Virginia To Restrict DEI Programs

Two colleges in Virginia will restrict their diversity, equity and inclusion (DEI) programs following a review from the office of Gov. Glenn Youngkin (R). The news came after a similar vote at colleges in North Carolina and Florida.

Virginia Commonwealth University (VCU) announced that it would not require a DEI-themed course for students. VCU’s governing board rejected a plan to implement a “racial literacy” requirement for next semester.

George Mason University also announced that its planned DEI requirement would be pushed back by at least one year.

The governor had expressed concerns about “core curriculum mandates that are a thinly veiled attempt to incorporate the progressive Left’s groupthink.”

The University of Virginia also received criticism after a professor offered extra credit for students to attend one of the pro-Palestinian protests.

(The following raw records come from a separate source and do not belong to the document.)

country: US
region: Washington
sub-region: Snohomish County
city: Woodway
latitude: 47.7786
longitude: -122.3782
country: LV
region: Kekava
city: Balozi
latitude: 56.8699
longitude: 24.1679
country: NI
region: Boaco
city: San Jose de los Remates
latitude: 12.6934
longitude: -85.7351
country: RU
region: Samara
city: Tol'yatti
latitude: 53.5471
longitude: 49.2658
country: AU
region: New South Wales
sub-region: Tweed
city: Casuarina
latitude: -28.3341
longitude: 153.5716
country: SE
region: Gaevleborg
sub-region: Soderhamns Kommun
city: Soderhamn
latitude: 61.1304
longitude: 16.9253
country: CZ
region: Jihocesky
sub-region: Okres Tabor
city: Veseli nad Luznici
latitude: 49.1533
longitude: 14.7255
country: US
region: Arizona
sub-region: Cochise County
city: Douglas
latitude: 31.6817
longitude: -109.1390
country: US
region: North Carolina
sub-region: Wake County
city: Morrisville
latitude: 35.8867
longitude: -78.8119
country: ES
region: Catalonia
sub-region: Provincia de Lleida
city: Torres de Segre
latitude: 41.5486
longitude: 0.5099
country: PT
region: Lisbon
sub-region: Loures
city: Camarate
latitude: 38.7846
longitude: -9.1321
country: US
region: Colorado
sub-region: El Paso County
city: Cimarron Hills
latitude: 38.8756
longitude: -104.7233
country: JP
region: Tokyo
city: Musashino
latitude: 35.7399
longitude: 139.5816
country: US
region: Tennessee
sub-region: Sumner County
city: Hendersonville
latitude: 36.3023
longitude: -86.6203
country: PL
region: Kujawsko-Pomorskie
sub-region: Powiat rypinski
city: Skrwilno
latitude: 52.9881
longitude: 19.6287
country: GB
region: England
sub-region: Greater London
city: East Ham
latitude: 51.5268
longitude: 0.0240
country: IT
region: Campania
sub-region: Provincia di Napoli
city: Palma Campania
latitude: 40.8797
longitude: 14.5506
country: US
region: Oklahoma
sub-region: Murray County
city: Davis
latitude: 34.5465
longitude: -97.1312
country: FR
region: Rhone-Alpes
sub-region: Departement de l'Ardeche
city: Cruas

The University of North Carolina at Chapel Hill announced this week that it would end its DEI programs and instead use the funding for campus security. The decision would transfer $2.3 million toward other projects, including campus police.

The news came as the college gained national headlines following contentious anti-Israel protests on its campus. Last week students defaced a building on campus and built a tent encampment.

The protests also created one of the iconic images of the recent disturbances. Fraternity brothers stepped in to protect an American flag from the protesters. One of the frat brothers said that he was concerned that Old Glory would be trampled or burned by the demonstrators.

Following the rescue of the American flag, a GoFundMe page raised more than $500,000 for the fraternity brothers to throw them a party. In addition, students on other campuses began to hold their own counterdemonstrations against pro-Palestinian protesters.

The news also came as the University of Florida in Gainesville announced that it would end its DEI programs and instead redirect the dedicated funds toward faculty recruitment.

The decisions are part of a wider effort to restrict DEI programs nationwide after they grew significantly following the 2020 George Floyd riots.